Abbiamo conservato la posizione di appoggio tattico (tanto più perché da Bruxelles era giunta la minaccia della “procedura d’infrazione”), sempre ritenendo che il banco di prova per il governo, il vero giorno del giudizio, sarebbe arrivato nei messi successivi, alla prova della prossima Legge di bilancio. La “manovrina” di giugno, scritta da Tria (più volte abbiamo invocato la sua estromissione dalla compagine governativa), l’accordo siglato da Conte con la Merkel e Macron in sede europea per le nomine ai vertici Ue, sono stati due inquietanti campanelli d’allarme. Il Cc di P101 scriveva l’8 luglio scorso:

«Il tempo sta scadendo. La prossima Legge di bilancio sarà la cartina di tornasole per capire se il governo si ribellerà o si inginocchierà alla Ue. Per questo i patrioti ed i cittadini consapevoli dell’alta posta in palio non possono restare alla finestra. Assieme dobbiamo trovare il modo di mobilitarci e scendere in piazza per la fine dell’austerità, per la sovranità e la democrazia, contro l’euro-dittatura. A fianco del governo nel caso avrà il coraggio di combattere, contro se getterà la spugna».

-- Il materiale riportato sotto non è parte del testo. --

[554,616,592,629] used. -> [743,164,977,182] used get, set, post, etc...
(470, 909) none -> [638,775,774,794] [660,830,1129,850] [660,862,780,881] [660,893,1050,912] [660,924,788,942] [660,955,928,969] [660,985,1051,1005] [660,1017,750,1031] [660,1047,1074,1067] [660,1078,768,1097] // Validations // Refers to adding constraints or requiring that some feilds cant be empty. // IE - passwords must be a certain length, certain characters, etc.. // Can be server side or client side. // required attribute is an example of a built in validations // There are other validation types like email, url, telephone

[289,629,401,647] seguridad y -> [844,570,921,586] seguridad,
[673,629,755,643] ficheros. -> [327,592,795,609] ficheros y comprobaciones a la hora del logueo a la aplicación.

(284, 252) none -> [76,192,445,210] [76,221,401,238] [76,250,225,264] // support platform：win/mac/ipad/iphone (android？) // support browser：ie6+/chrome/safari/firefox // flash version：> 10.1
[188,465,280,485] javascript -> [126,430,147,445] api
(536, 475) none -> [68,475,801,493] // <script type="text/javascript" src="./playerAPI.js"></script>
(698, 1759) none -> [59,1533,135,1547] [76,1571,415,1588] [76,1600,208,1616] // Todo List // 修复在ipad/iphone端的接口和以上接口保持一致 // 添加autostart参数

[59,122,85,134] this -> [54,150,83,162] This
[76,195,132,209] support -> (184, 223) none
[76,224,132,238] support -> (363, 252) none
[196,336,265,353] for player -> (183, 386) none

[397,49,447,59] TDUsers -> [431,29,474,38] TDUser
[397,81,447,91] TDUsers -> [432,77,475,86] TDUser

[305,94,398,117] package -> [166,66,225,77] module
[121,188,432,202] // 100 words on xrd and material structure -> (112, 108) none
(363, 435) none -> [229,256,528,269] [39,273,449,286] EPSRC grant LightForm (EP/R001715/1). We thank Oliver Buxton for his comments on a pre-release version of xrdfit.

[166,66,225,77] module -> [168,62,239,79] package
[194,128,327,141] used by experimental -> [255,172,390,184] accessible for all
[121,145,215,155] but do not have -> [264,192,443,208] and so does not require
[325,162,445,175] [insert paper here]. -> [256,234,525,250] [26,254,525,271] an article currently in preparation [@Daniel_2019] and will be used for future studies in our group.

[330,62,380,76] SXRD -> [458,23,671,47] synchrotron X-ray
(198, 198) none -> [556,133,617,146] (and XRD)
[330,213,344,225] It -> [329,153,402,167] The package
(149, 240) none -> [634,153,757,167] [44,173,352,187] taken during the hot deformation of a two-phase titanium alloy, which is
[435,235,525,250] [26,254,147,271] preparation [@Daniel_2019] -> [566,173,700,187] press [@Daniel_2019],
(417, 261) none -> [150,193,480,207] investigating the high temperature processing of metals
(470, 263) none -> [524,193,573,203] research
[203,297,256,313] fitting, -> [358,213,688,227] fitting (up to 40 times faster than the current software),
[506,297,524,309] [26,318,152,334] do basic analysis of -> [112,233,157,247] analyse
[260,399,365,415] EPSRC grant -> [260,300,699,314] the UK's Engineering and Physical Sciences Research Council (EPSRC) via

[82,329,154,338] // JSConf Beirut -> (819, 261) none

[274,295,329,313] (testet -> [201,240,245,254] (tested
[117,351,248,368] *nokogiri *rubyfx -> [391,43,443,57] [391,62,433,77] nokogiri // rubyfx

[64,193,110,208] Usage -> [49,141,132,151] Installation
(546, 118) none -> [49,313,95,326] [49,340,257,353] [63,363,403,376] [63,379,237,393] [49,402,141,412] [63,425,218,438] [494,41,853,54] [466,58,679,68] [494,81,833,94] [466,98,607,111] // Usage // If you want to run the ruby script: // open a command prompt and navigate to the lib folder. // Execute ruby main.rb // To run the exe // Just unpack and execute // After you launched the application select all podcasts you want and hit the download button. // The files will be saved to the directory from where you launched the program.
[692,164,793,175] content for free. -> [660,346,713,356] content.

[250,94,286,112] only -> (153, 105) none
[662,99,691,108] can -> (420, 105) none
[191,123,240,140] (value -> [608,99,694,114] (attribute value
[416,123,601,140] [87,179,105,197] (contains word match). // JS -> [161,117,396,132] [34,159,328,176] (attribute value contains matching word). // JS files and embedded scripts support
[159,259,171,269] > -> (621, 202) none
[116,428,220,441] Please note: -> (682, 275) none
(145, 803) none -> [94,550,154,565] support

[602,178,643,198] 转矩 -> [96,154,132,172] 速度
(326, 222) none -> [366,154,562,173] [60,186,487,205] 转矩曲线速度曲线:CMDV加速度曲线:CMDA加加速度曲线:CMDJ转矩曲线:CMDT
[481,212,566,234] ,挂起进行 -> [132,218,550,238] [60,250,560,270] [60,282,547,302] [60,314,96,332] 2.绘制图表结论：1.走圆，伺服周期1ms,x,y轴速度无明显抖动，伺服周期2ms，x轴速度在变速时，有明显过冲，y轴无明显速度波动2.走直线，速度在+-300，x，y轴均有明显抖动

La goccia che per noi ha fatto traboccare il vaso è stato il voto con cui i parlamentari europei del 5 stelle hanno salvato, assieme al falco Von Der Leyen, la cupola eurocratica da una crisi istituzionale che sarebbe potuta diventare devastante. Non è stato un incidente di percorso ma, come da noi affermato il 18 luglio, un salto di qualità, uno sfrontato segnale che il

«M5S ha attraversato il Rubicone, passando armi e bagagli nel campo dell’élite eurocratica — passaggio sancito dalla indegna adesione al gruppo liberista capeggiato da Macron Renew Europe. Da questo momento, visto che i 5 Stelle hanno la maggioranza assoluta dei ministri, e dato il loro tradimento — che dovranno pagare a caro prezzo —, la Sinistra Patriottica denuncia questo governo come una succursale della cupola eurocratica, come un nemico della causa sovranista e del popolo lavoratore».


(7)  QUANTITÀ E QUALITÀ


La bestialità compiuta dal M5S non ha solo indebolito il governo, lo ha gettato in uno stato comatoso, e un governo moribondo non potrà fare niente di buono per il Paese. Fiaccato com’è, esso è un ostaggio dei poteri forti.
Di più: col salto della quaglia dei Cinque Stelle è il campo populista che è stato azzoppato e sfibrato. Nei fatti non abbiamo più due populismi ma uno solo, e non abbiamo più un governo populista con una quinta colonna eurista all’interno, ma un governo a trazione eurista con un ospite indesiderato, la Lega salviniana — posta non a caso sotto attacco e che a sua volta vede al suo interno una forte componente liberista, nordista e collaborazionista. In queste condizioni, dati i cambiamenti avvenuti, mantenere l’appoggio tattico al governo equivarrebbe a diventare ruote di scorta dei poteri forti.

La quantità, ad un certo punto ed a certe condizioni, si trasforma in qualità, come l’acqua che a cento gradi evapora o a zero gela, gli atti, le decisioni ed i gesti, anche solo simbolici, di un movimento, sanciscono ad un certo punto il passaggio qualitativo. Uno degli aspetti decisivi del fare politica è appunto capire, e quindi decidere, in quale momento critico ed a quali condizioni la quantità si trasforma in qualità. E’ infatti in questi momenti critici che cambia il senso comune, che le minoranze creative possono stabilire una relazione con esso, o almeno con le linee più avanzate del popolo. Non è dunque fare come gli oracoli che prevedono un’eclissi ma non hanno la più pallida idea di quando essa avverrà. Certi sapientoni che ci dicono “noi ve l’avevamo detto” sono come quell’orologio rotto che indica almeno due volte al giorno l’ora esatta.

Gli orologi rotti non servono a nessuno, tantomeno al popolo, tanto più in questo delicato frangente storico.